A lot of news of late has focused on new solar technologies that replicate photosynthesis, but the University of Michigan is developing an even more intriguing method of capturing the sun’s energy, by using its magnetic radiation rather than its light radiation. The research could yield a less expensive solar device without semiconducting materials.
There’s still work to be done on integration of what’s called traditional solar, however, to make it a more reliable energy source, said scientists and business leaders. One of the most daunting challenges is storing excess energy produced by photovoltaics and wind. At the Global New Energy Summit in Colorado Springs, Colo., renewable energy thought leaders looked to integrating technologies to create better energy solutions.
That type of innovation will require research that will still necessitate some governmental support, Dan Arvizu, director of the National Renewable Energy Laboratory, said during a keynote at the summit. He attributed the precipitous drop in the cost of solar to such investments and said such investments help private companies bring new technologies to market as they mature.
For a long time, the value that a photovoltaic system adds to a home has been debatable, with some saying that it doesn’t add value at time of sale. But a new comprehensive study found that a solar array adds an average $17,000 of value to the price tag of a home. The Lawrence Berkeley National Laboratory study looked at the sale of homes with photovoltaics in California and compared them to similar homes without photovoltaics.
Maybe that’s why companies like Del Webb are building new homes with solar arrays included. And the company said it’s able to offer the homes with solar at no additional cost—maybe that’s because its building 11,200 of them.

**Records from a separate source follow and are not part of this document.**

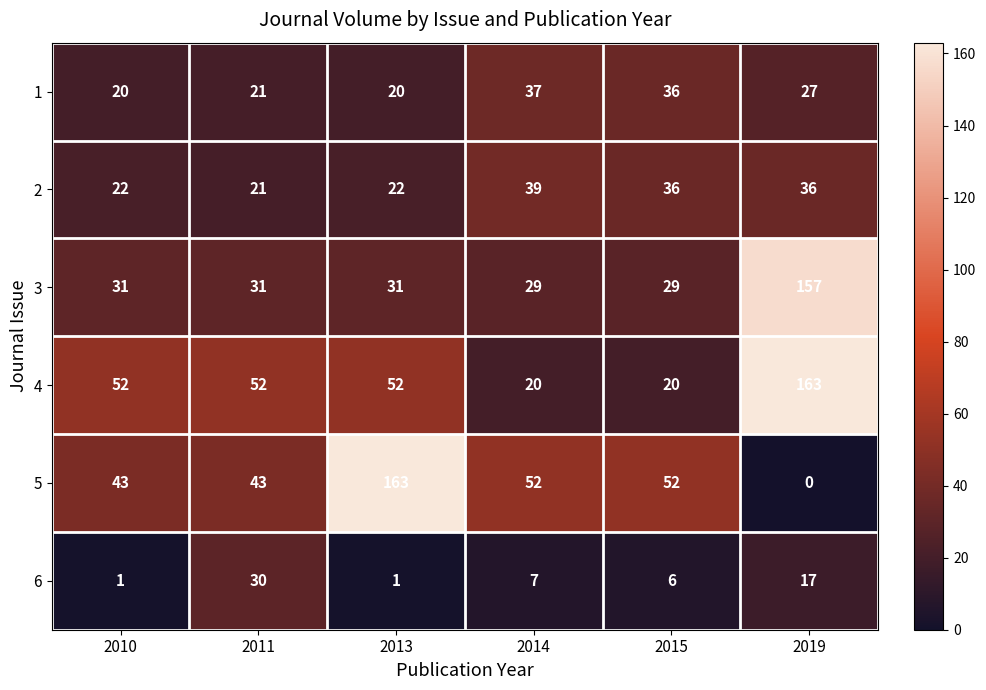

Which series has the widest spread of values?

5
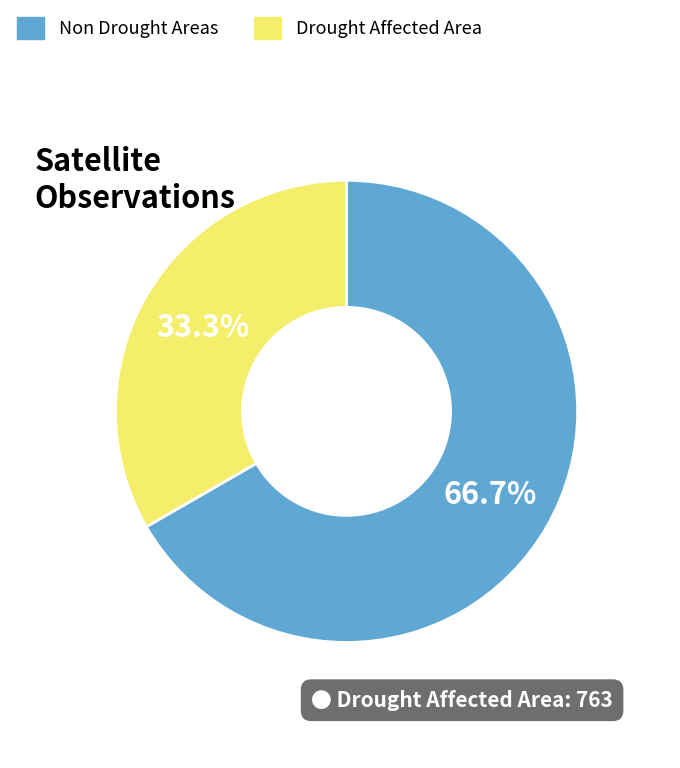

Rank the categories by value from lowest to highest.

Drought Affected Area, Non Drought Areas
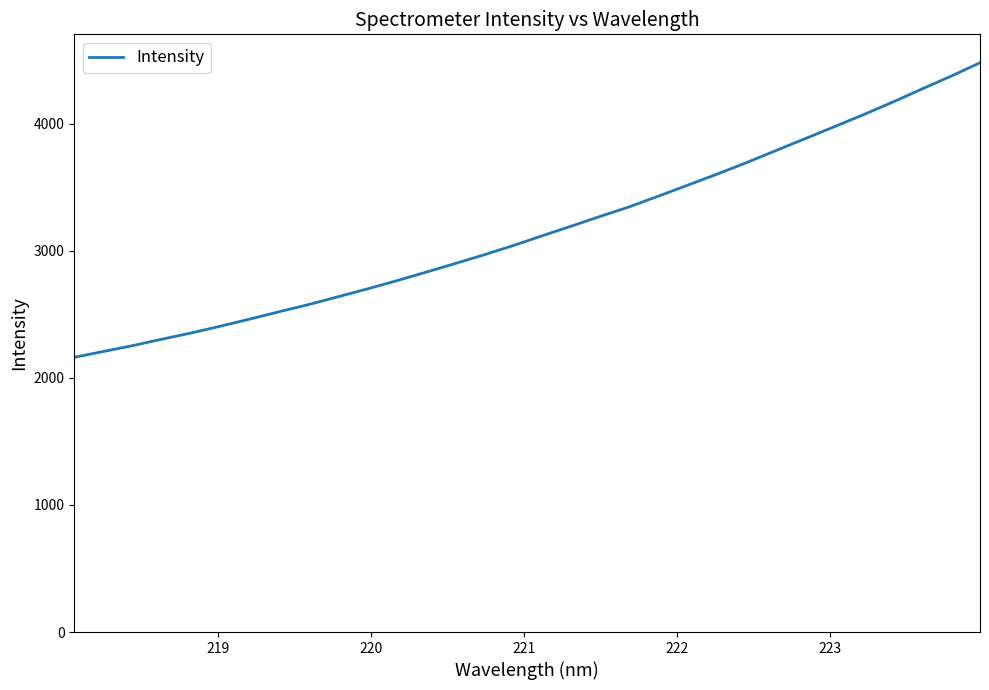

What is the difference between the maximum and minimum values?

2316.5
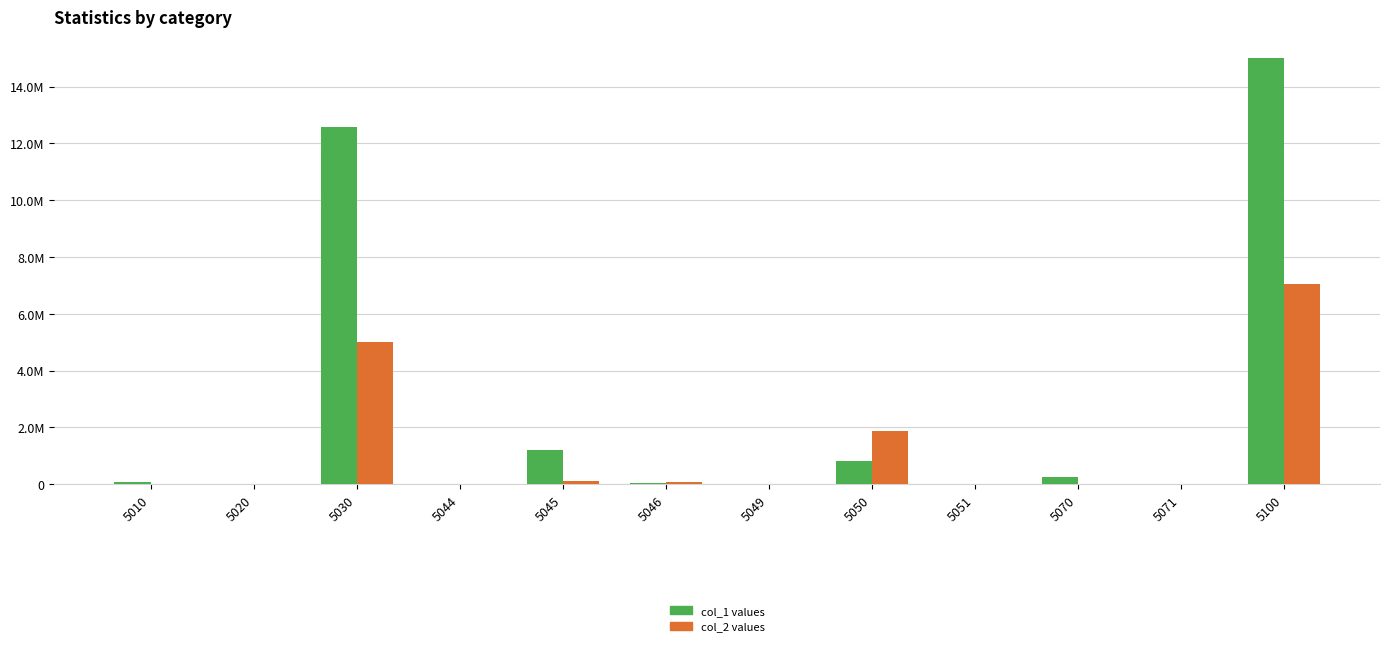

What is the value of the col_1 values bar at the 3rd from the left?

12571638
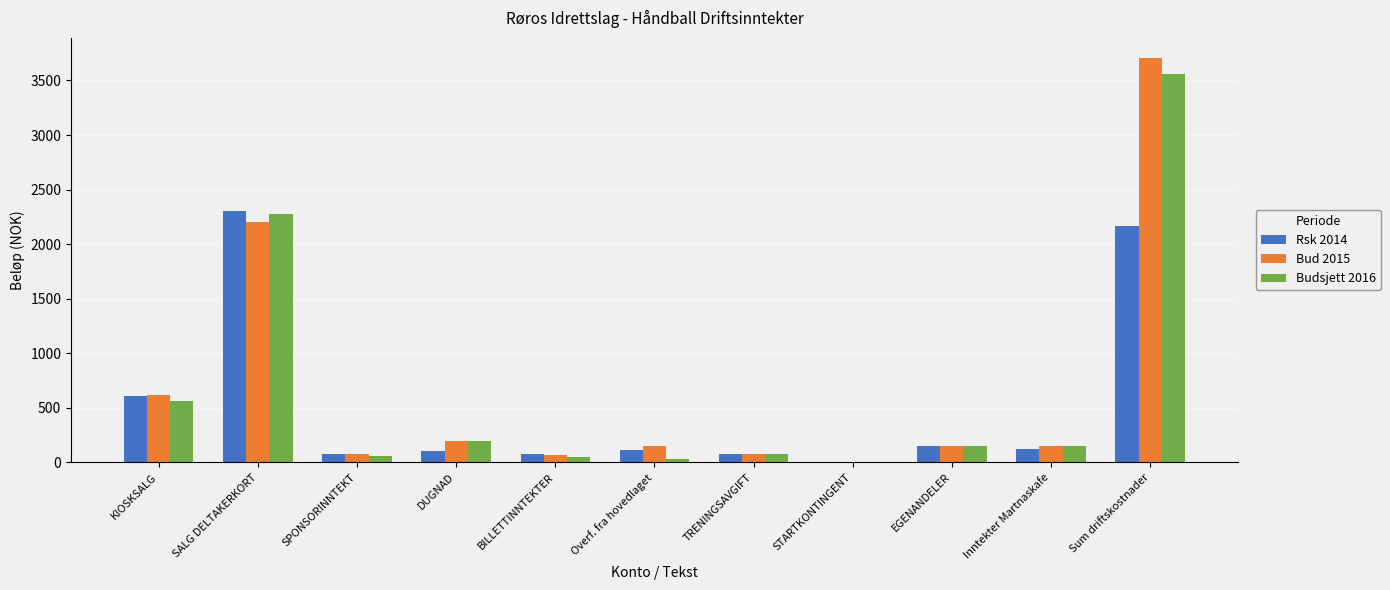

What is the maximum value for Rsk 2014?

2299.2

More than ever, places are competing for new solar manufacturing as well. General Electric’s recently announced plans for its new 400 megawatt module production facility has raised the interests of states, including Colorado, Arizona, New York and Oregon. The plant would bring roughly 400 jobs and cost about $600 million to build.
And Ontario‘s generous feed-in tariff locally manufactured photovoltaics made it an ideal location for Uni-Solar’s new manufacturing plant.